# HELP---CLIMAX Ginger Ale??



## ww2collector (Feb 16, 2011)

Hey Guys,
 I frequently walk my dog deep in the woods and find bottles and bring em home. Today I found a Green One Quart size CLIMAX Pale Dry Ginger Ale bottle and reads "family size". It has a date of 1948. It says Climax beverage Co, Richmond VA on the bottom.  It looks like a bowling pin. It looks like the label is painted on it. I will take some pics, but just wondering if this is something worth keeping or if it is desirable. Thanks for ANY info on this guys. 
             -Bill

 p.s. also found a "Esso" motor oil can???? Looks old but havent a clue on this one either


----------



## ww2collector (Feb 17, 2011)

pics as promised.


----------



## ww2collector (Feb 17, 2011)

2


----------



## ww2collector (Feb 17, 2011)

3


----------



## ww2collector (Feb 17, 2011)

4


----------



## ww2collector (Feb 17, 2011)

I have this one too if anyone knows anything about it. It has a wire still intact wrapped on it. thanks in advance for any info or help


----------



## ww2collector (Feb 17, 2011)

reverse side.  Let me know if better pics are needed. thanks


----------



## JayBeck (Feb 17, 2011)

Hey Bill,

 I found some info on the Climax Ginger Ale on gono.com. It is a great site for finding info on ACL soda bottles. Click the link and scroll about halfway down the page and you will see 6 listings for Climax. Unfortunately, with the label is such poor condition there is not much value but still a nice find.

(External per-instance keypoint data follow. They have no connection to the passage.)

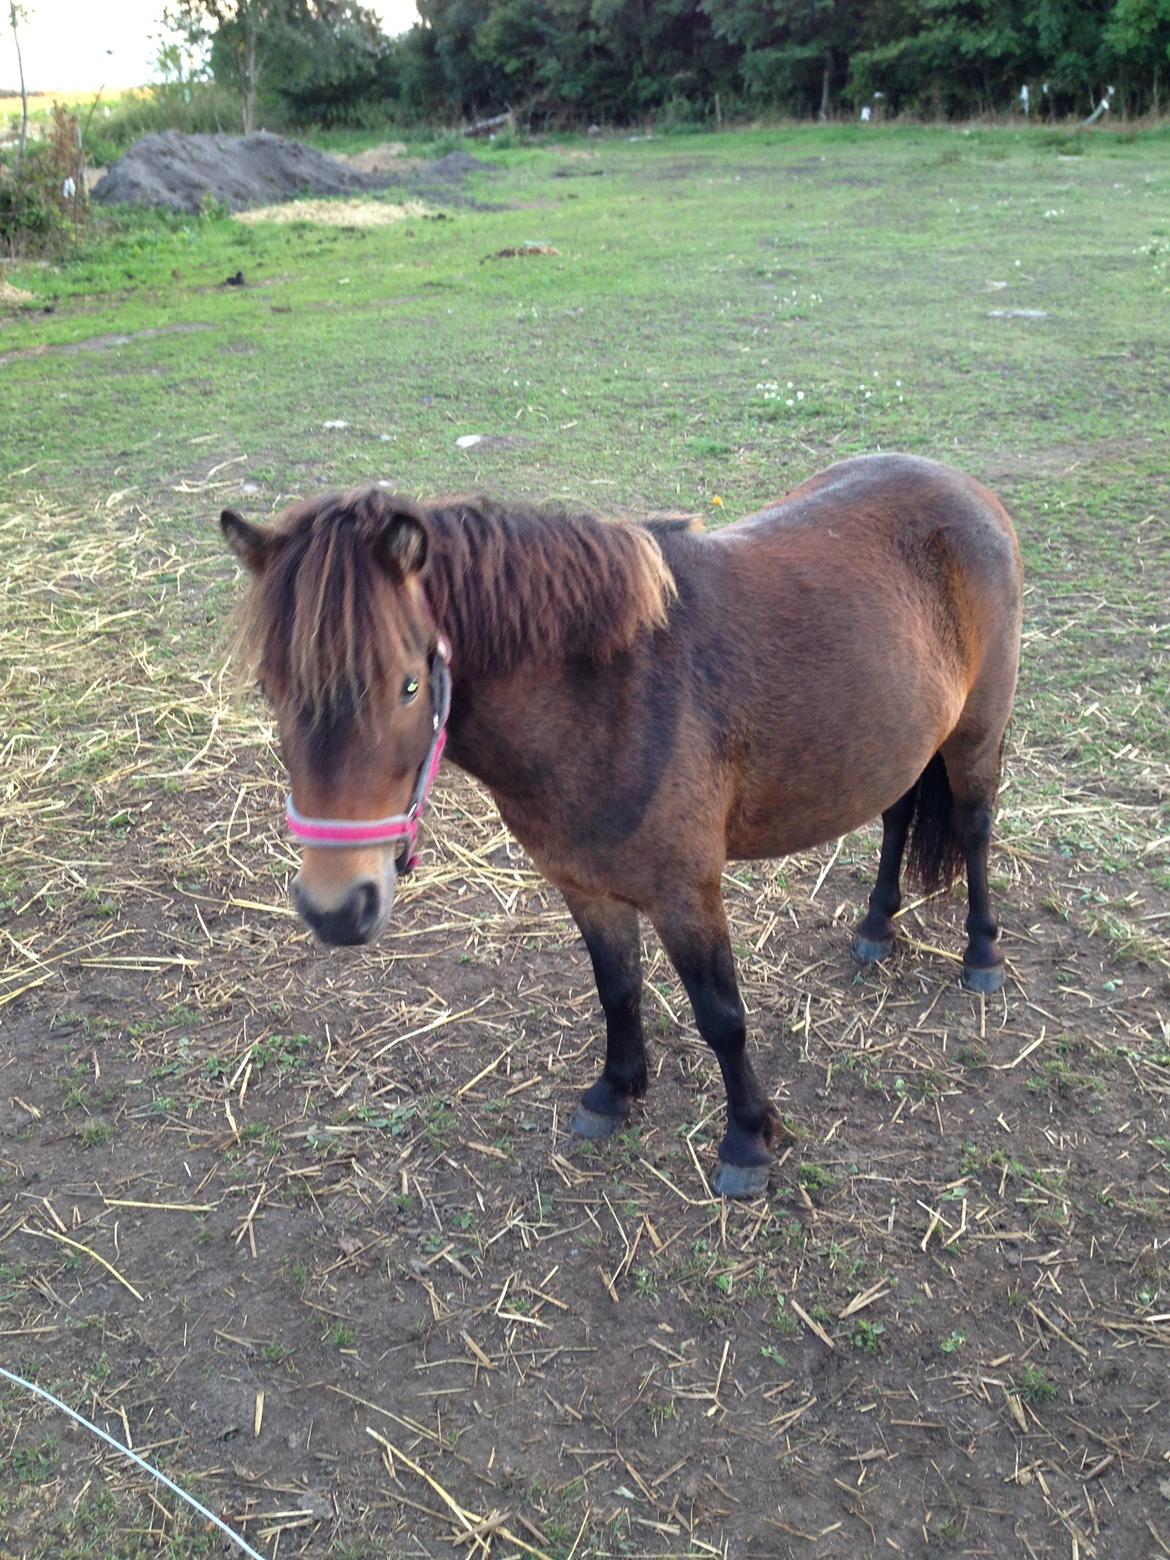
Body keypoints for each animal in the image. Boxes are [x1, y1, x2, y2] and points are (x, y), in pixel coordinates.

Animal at [221, 455, 1023, 1198]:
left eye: (409, 686)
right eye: (268, 687)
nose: (336, 909)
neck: (606, 699)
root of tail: (964, 488)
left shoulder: (687, 894)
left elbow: (721, 1015)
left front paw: (747, 1140)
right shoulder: (586, 887)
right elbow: (618, 988)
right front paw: (616, 1091)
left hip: (974, 736)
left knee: (975, 829)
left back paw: (981, 954)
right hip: (900, 745)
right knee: (896, 818)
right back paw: (877, 927)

 http://www.gono.com/museum2003/paintedlbottles/paintedc3.htm


----------



## ww2collector (Feb 17, 2011)

Hey thanks alot Jay. I appreciate the time. To be honest with you, that site was pretty much the only thing I could find online before I posted here. Unfortunately I do not know what the charts and numbers/letters mean.....so Im slightly lost. haha. But it was still fun and has peaked an interest in me to know there are others who collect neat bottles they find outdoors. Its too bad it was facing "label down" 3/4 under dirt and ruined the colors in the label and everything tho. I found it in an old US National Gaurd training site deep in the woods thats been shut down for a looooong time. I will keep looking out there.

 the PINCH bottle I found in the attic, and I havent researched it yet.....but it seems a little more modern to me.


----------



## Buffalo Hunter (Feb 17, 2011)

I'm almost sure this label was distributed by Clicquot Club Company in Richmond. I do know empties used to be worth 5Â¢ when all other returnables were only 2Â¢ when returned for deposit. The Richmond Coca-Cola bottling plant was also producing various flavored soda waters under the Crass label (again guessing but it seems to me a James E. Crass owned the operations). They had a ginger ale that would burn your nostrils when you popped the top and took a long sniff. Northern Neck also produced a serious ginger ale that was strong, Climax while good and a little sweeter didn't have the snap of the other two (both 12oz). I'm guessing Climax disappeared from the area in the mid to early 60's. Richmond has a bottle club that can tell you a lot more, Southeast Bottle Club (?) there's a web foot print out there you should be able to find.


----------



## cowseatmaize (Feb 18, 2011)

I think PINCH was a Haig & Haig Scotch brand.


----------



## ww2collector (Feb 21, 2011)

hey thanks alot. I appreciate the info. Thats crazy about the ginger ale that made your eyes water. haha. ahhh the good old days huh?  I will have to look into the Richmond bottle club. Thanks again

 Also cowseatmaize, I thinjk you are correct. Pinch bottle has "scotland" on the bottom of it. Its a nice lookin bottle with all labels and wire intact, just dont know too much about it. Dont even know when it was made either.


----------



## ww2collector (Feb 21, 2011)

well, I found that the Pinch bottle is indeed Haig & Haig and this bottle was made anywhere from 1900-1920.  Pretty neat. There are actually a few on Ebay that are selling, but mine is in much better shape compared to the others. Ill hold onto it for a while.....its a cool looking bottle IMO.


----------



## Richbrau (Mar 10, 2011)

Climax Ginger Ale was made in Richmond, VA by Climax Beverages and it was owned by the Home Brewing Company. My family owned the brewery, Climax, Beaufont and had a Tru-Ade distributorship. One of the ingredients in the ginger ale was Cayenne pepper. That's why it had a bit of a burn. Northern Neck is the closest I can find that comes close to Climax. My family closed shop in the late 60's but someone kept making Climax because I remember seeing it up until a few years ago.


----------